DISCLAIMER: Not mine; you know the drill. ^^
ARCHIVING: Only with the permission of the author.
SPOILERS: Up to 3x03: Lobsters.
Except for Lara
" I mean, and Dana's judgment sucks, right? Except for Lara."
It was true and the sad thing was that it still was, to some extent. Sure, it had been a few years two years, to be more exact since I'd said that Lara was the one and only exception to Dana's bad judgment in relationships, but for the most part, it still held true. Except now I was much more inclined to include myself in the category of Dana's not-bad-at-all decisions; shit, I'd like to think that I was an even better decision than Lara was. But the truth is I can't.
Because Dana's over there now, cuddling with Lara, and not with me.
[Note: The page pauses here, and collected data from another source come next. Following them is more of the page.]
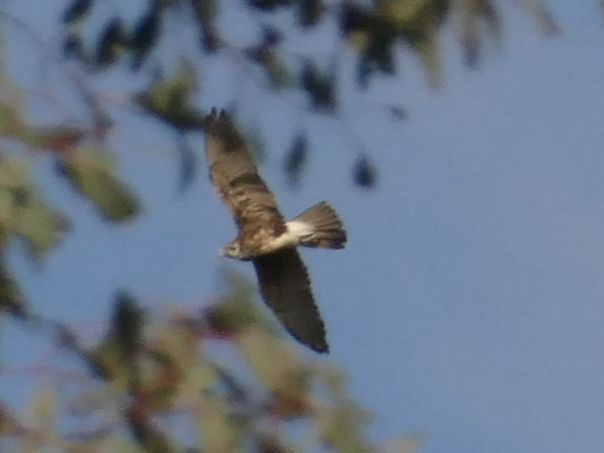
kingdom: Animalia
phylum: Chordata
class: Aves
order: Falconiformes
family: Falconidae
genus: Falco
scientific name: Falco berigora
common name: Brown falcon
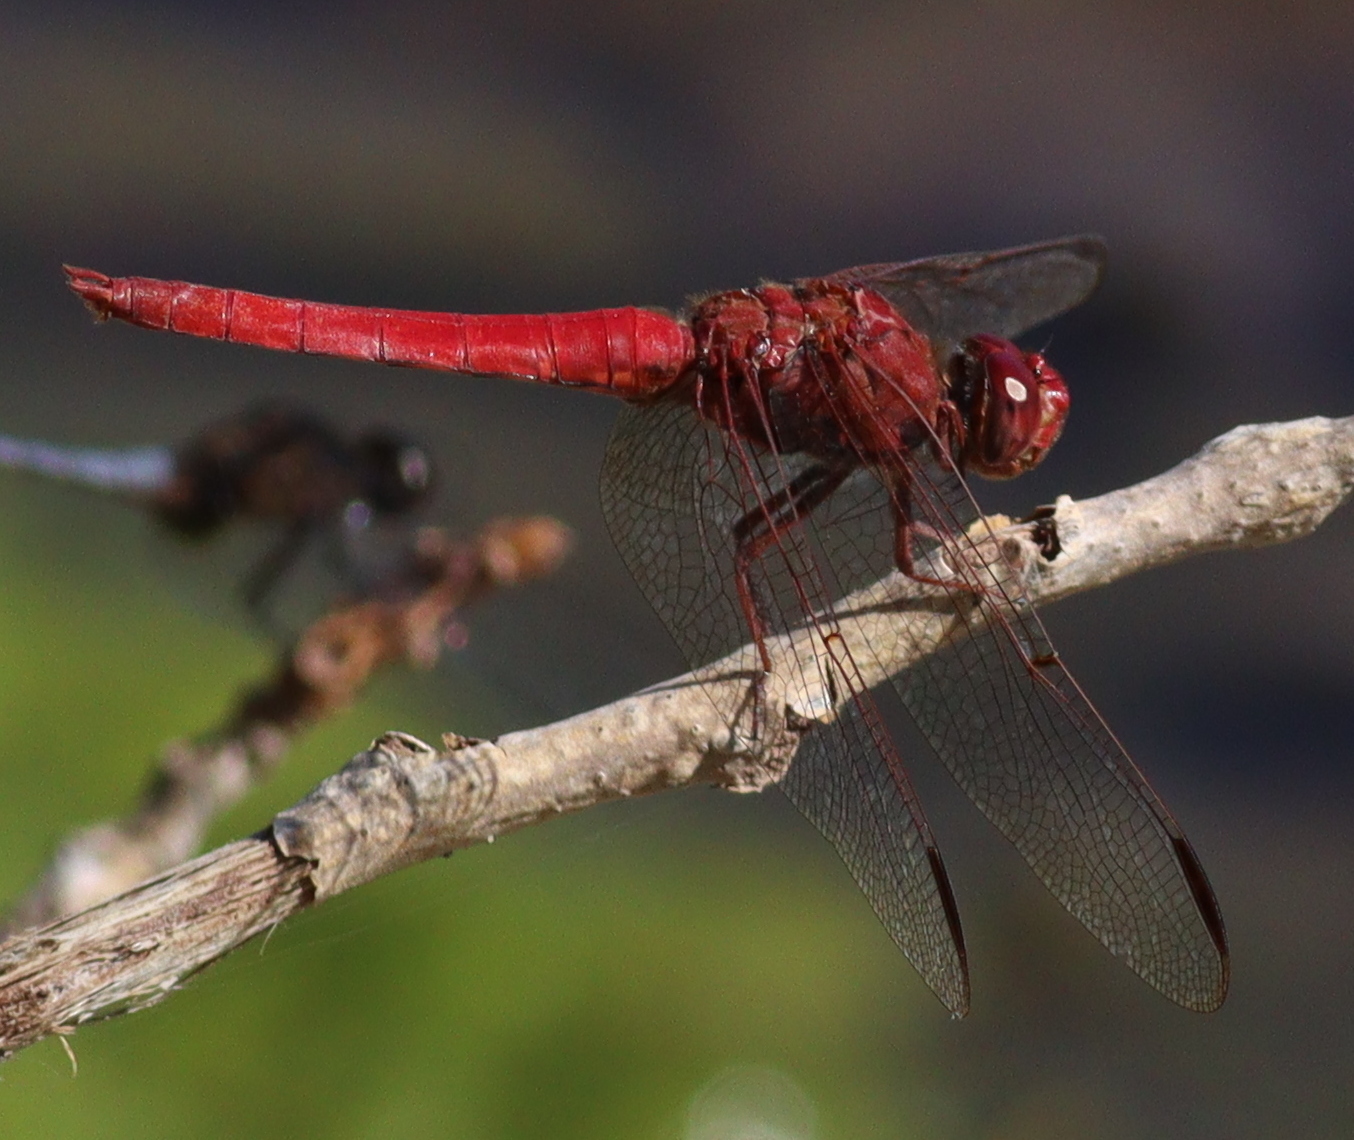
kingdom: Animalia
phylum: Arthropoda
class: Insecta
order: Odonata
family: Libellulidae
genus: Orthemis
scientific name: Orthemis nodiplaga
I can't even begin to describe how much it hurts every time I see them together; I can try, but words aren't enough to convey all these emotions I'm feeling. What makes it worse is that they always look so happy together; whether their hands are linked, or whether they sit together with their heads slightly cocked towards the other, as though they had a secret only the both of them were in on. But worst of all was the fact that neither of them even needed to be in the same room to look as though she was the happiest woman alive. Whenever I saw Dana alone, she was always glowing. The same could be said of Lara, of course. And the both of them together well at times I found them too bright to look at.
I'd like to think that it is just the novelty of the relationship, and that once it has worn off Dana will come back to me, but Dana and Lara have been dating for almost six months much longer than their first time. With Tonya, I think she just got caught up in the moment; got caught up in the Tonya Tornado, and she had fun and liked the woman. But she definitely didn't glow. And yes, with me Dana was happy, and she did love me (did she really, though?), but she never glowed like this. Even back then, I think I knew deep down that if Lara were to return one day, she would probably run back to her. I think that's why later on, when Lara returned as a chef at the Planet, I always felt wary and cautious whenever Dana was around her.
But now that I've had a couple of months to brew it over and get used to the pain, I see that Lara really was the only one who kept her happy, or who could keep her happy. Because I realize one thing about Dana now that I hadn't before: She needs to take her time with things. If you push too hard, make her uncomfortable somehow, you would lose her in an instant. And her whims and fancies fluctuated constantly; one moment, she wanted this, and another, that. Just like how she thought she wanted Tonya, and then me, but really the person she wanted all along was Lara.
Or maybe she doesn't even know that she doesn't want Lara. Maybe she'll only know when the next woman comes along and sweeps her off her feet. I'd like to think that I, Alice Pieszecki, could be that woman. After all, if Lara got a second try, then someday I might too, right? But then I look at them, laughing and smiling and giving each other sickeningly sweet glances, the way they lean into each other, and I know that it's wishful thinking.
And suddenly I realize that I still think Lara is really the only one I ever did approve of Dana dating. Of course, Dana never did date a lot just Lara, and then Tonya, and then way before there was that tennis instructor she would only call "Ralph." Then there was me. But my love wasn't enough to keep her at my side, and I only now I realize it's not because I didn't love her enough. It was because I loved her too much; I think I always loved her more than she loved me if she loved me romantically and not platonically at all. And the reason why Dana and Lara work, where they succeed where Dana and I failed at, is the pure and simple fact that Lara loves Dana as much as Dana loves Lara, and when you get down to the nitty-gritty of it all, that's the way relationships are supposed to work.
All the other stuff is a piece of cake.